Ma la vita continuava a presentare il conto: lui, ginecologo, i bambini li faceva anche nascere. Sua moglie pediatra i bambini degli altri li curava. Ma non riuscivano ad avere figli propri. Una sterilità immotivata ed insidiosa era la risposta alla sua vita quotidiana. “Mia moglie è sempre stata una donna di Dio. È grazie a lei e alla sua preghiera se qualcosa è cambiato. Per lei non avere figli era una sofferenza immensa, enorme. Ogni sera che tornavo la trovavo triste e depressa. Non ne potevo più. Dopo anni di questo calvario, una sera come tante, non avevo proprio il coraggio di tornare a casa. Disperato, piegai il capo sulla mia scrivania e cominciai a piangere come un bambino”.
 
E lì, la mano di Dio si fa presente in una coppia che il dottor Oriente segue da tempo. Vedono le luci accese nello studio, temono un malore e salgono. Trovano il dottore in quello stato che lui definisce “pietoso” e lui per la prima volta apre il suo cuore a due persone che erano solo dei pazienti, praticamente quasi degli sconosciuti. Gli dicono: “Dottore, noi non abbiamo una soluzione al suo problema. Abbiamo però da presentarle una persona che può dargli un senso: Gesù Cristo”. E lo invitano ad un incontro di preghiera. Che lui dribbla abilmente.
 
Passano dei giorni ed una sera, sempre incerto se tornare a casa o meno, decide di avviarsi a piedi e, nel passare sotto un edificio, rimane attratto da una musica. Entra, si trova in una sala dove alcune persone (guarda caso il gruppo di preghiera della coppia che lo aveva invitato) stanno cantando. Nel giro di poco tempo, si ritrova in ginocchio a piangere e riceve rivelazione sulla propria vita: “Come posso io chiedere un figlio al Signore, quando uccido quelli degli altri?”.
 
Preso da un fervore improvviso, prende un pezzo di carta e scrive il suo testamento spirituale: “Mai più morte, fino alla morte”. Poi chiama il suo “Amico” e glielo consegna, ammonendolo di vegliare sulla sua costanza e fede. Passano le settimane e il dottor Oriente comincia a vivere in modo diverso. Comincia anche a collezionare rogne, soprattutto tra i colleghi nel suo ambiente. In certi casi il “non fare” diventa un problema: professionale, economico, di immagine.
 
Una sera torna a casa e trova la moglie che vomita in continuazione. Pensa a qualche indigestione ma nei giorni seguenti il malessere continua. Invita allora la moglie a fare un test di gravidanza ma lei si rifiuta con veemenza. Troppi erano i mesi in cui lei, silenziosamente, li faceva quei test e quante coltellate nel vedere che erano sempre negativi... Ma dopo un mese di questi malesseri, lui la costringe a fare un esame del sangue, che rivela la presenza del BetaHCG: sono in attesa di un bambino!

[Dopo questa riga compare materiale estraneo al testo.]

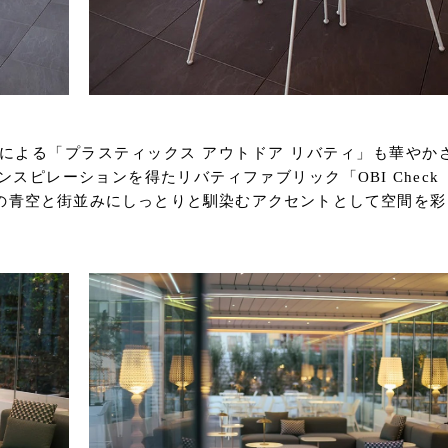
による「プラスティックス アウトドア リバティ」も華やか
スピレーションを得たリバティファブリック「OBI Check
の青空と街並みにしっとりと馴染むアクセントとして空間を彩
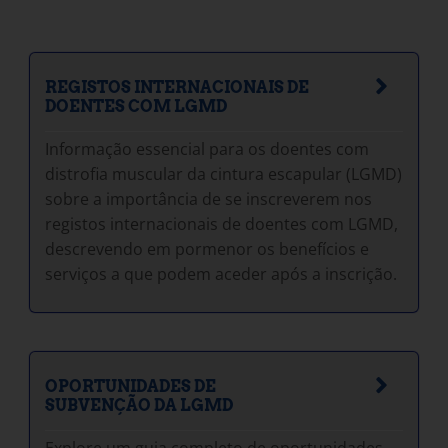
REGISTOS INTERNACIONAIS DE
DOENTES COM LGMD
Informação essencial para os doentes com
distrofia muscular da cintura escapular (LGMD)
sobre a importância de se inscreverem nos
registos internacionais de doentes com LGMD,
descrevendo em pormenor os benefícios e
serviços a que podem aceder após a inscrição.
OPORTUNIDADES DE
SUBVENÇÃO DA LGMD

Sono passati degli anni. I due bambini che la famiglia Oriente ha ricevuto in dono, oggi sono ragazzi. La vita di questo medico è totalmente cambiata. È meno ricco, meno famoso, una mosca bianca in un ambiente dove l’aborto è ancora considerato “una forma di aiuto” a chi, a causa di una vita sregolata o di un inganno, vi ricorre. Ma lui si sente ricco, profondamente ricco. Della gioia familiare, dei suoi valori, dell’amore di Dio, quella mano che lo carezza ogni giorno facendolo sentire degno di essere un “Suo figlio”.